__Work to complete__.
The lines to copy run from the one containing "continuously seeking the" to the very end of the records; give them exactly, and only them, without pictures.

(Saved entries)
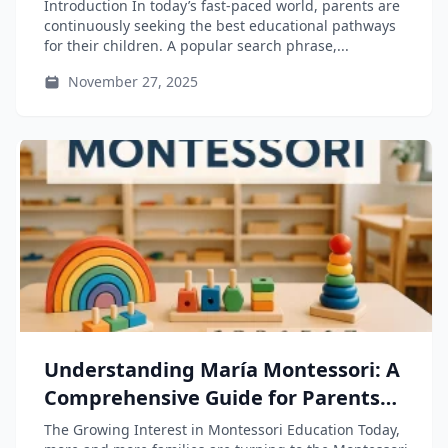
Parents and Educators through
Introduction In today’s fast-paced world, parents are
“Educación Montessori”
continuously seeking the best educational pathways
for their children. A popular search phrase,...
November 27, 2025
Understanding María Montessori: A
Comprehensive Guide for Parents
and Educators
The Growing Interest in Montessori Education Today,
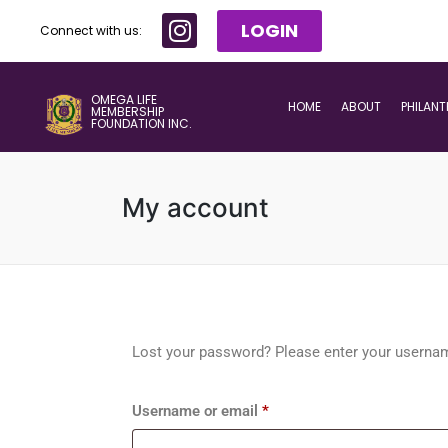
LOGIN
Connect with us:
OMEGA LIFE
HOME
ABOUT
PHILAN
MEMBERSHIP
FOUNDATION INC.
My account
Lost your password? Please enter your username
Username or email
*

__Task output__.
continuously seeking the best educational pathways
for their children. A popular search phrase,...
November 27, 2025
Understanding María Montessori: A
Comprehensive Guide for Parents
and Educators
The Growing Interest in Montessori Education Today,
LOGIN
Connect with us:
OMEGA LIFE
HOME
ABOUT
PHILAN
MEMBERSHIP
FOUNDATION INC.
My account
Lost your password? Please enter your username
Username or email
*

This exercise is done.